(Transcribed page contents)
▼

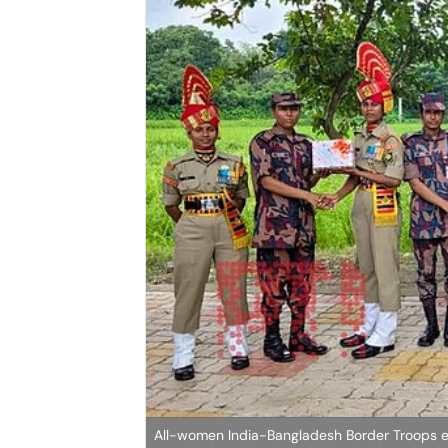
All-women India-Bangladesh Border Troops 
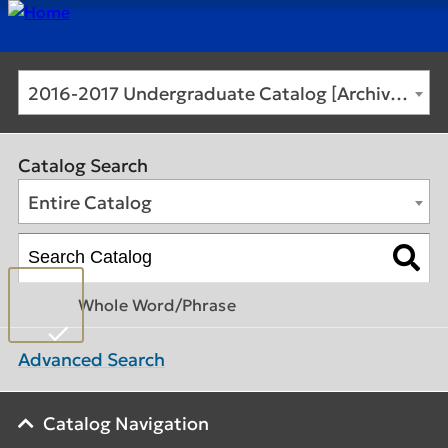
2016-2017 Undergraduate Catalog [Archived Catalog]
Catalog Search
Entire Catalog
Whole Word/Phrase
Advanced Search
Catalog Navigation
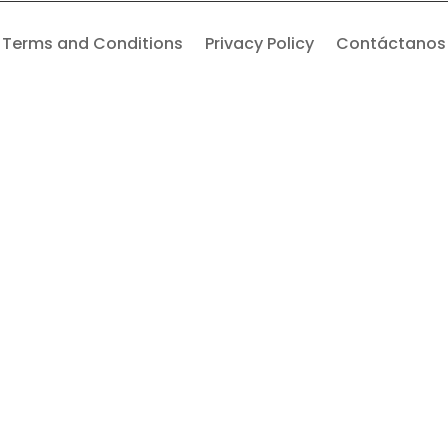
Terms and Conditions
Privacy Policy
Contáctanos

▲

ABOUT THIS EXERCISE: Quote verbatim the line containing "Terms and Conditions" and every line after it through the end of the records above.

RESPONSE TO THIS EXERCISE:
Terms and Conditions
Privacy Policy
Contáctanos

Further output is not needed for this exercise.